# Cheese soup, will this work?



## giggler

Do Y'all think this will work?

melt 1/2 stick butter in soup pot.
add 1/4 cp onion
1/2 cp cauliflower
saute.

add 2tbs flower, cook a bit

add 1can chix broth
2can whole milk
2 cps grated cheese. I have leftover cheese from superbowl party I need to use up, some yellow chedder, jack, and also velveeta so i'll probably just mix them.

Thanks, Eric Austin  Tx.


----------



## Kayelle

Sounds good to me Eric! Do you want it smooth or chunky? If you have a stick blender you could use that. Your proportions sound right.


----------



## Andy M.

You may need more than two TB of flour for all that liquid. After everything else is cooked and ready, add the cheese off he heat and whisk it in for a smooth texture. If you add the cheese while still on the burner, it will curdle.


----------



## Cheryl J

Mmm...your cauliflower cheese soup sounds good, Eric.  I agree with Andy about adding the shredded cheese at the end of cooking, off the heat.  Of course a little seasoning would be good too, in addition to salt I'd add some fresh cracked black pepper and maybe a dash or two of cayenne.  Let us know how it turns out!


----------



## msmofet

May I suggest a shot of hot sauce and a pinch of dry mustard (Coleman's yellow can).


----------



## GotGarlic

Yup, I agree with Andy and Cheryl. I'd do equal parts butter and flour. How much is two cans of milk? Do you mean cups? If so, that would be four cups of liquid, or a quart.

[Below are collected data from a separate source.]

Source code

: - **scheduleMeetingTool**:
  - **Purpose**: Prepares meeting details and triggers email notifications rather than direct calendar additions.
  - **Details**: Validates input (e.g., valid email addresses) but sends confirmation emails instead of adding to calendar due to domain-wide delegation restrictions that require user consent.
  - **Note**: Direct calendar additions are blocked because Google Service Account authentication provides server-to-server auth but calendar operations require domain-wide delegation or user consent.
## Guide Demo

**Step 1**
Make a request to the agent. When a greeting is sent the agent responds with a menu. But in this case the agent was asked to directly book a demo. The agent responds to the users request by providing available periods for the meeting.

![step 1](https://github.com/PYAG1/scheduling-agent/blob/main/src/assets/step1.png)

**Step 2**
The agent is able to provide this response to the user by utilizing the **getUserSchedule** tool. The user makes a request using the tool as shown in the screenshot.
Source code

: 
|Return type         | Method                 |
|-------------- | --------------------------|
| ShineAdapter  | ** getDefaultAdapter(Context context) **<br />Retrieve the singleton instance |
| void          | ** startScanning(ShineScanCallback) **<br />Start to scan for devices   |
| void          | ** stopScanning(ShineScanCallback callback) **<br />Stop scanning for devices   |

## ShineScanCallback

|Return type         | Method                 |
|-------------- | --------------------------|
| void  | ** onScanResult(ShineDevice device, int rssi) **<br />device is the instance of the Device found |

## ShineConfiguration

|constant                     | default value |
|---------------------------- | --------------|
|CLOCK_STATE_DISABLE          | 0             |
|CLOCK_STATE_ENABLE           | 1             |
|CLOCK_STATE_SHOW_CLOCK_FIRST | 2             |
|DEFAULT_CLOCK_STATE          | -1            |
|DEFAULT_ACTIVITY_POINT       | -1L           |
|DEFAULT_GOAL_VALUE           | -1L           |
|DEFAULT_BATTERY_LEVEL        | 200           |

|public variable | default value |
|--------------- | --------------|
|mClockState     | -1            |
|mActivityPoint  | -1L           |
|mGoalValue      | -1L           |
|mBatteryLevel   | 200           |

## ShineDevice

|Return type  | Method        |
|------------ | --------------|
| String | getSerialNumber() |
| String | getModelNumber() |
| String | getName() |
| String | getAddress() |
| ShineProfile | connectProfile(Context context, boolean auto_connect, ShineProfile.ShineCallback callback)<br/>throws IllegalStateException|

I always sprinkle with a little salt when sauteeing anything; it helps bring out the moisture and seasons the ingredients on the inside; if you only add salt at the end, it will taste salty and not seasoned. Hope that makes sense  Then, after you've melted in the cheese, taste and see if it needs more salt. And a little cayenne or hot sauce will definitely spark it up.


----------



## larry_stewart

sometimes ill add a wee bit of white wine , as part of the liquid portion, too.


----------



## Andy M.

larry_stewart said:


> sometimes ill add a wee bit of white wine , as part of the liquid portion, too.




It's always a good idea as it helps with the texture of the soup. That's why there's always some wine and kirschwasser in cheese fondue.


----------



## msmofet

Any cheese fondue I've ever had was made with beer. Maybe add some beer.


----------



## larry_stewart

When I do my mac and cheese, i toss a little white wine in the cheese sauce, but thats another thread


----------



## jennyema

Always use equal amounts of fat and flour...


----------



## creative

I ate some bought cauliflower and cheese soup yesterday (not tried before).  I think this is something maybe best made at home, i.e. cheese added towards the end of the cooking.  I found, even with slowly heating it, that the cheese stuck to the spoon I was stirring it with plus (of course) to the pan.  I am sure there was still cheese in the soup but it was a bit off putting.


----------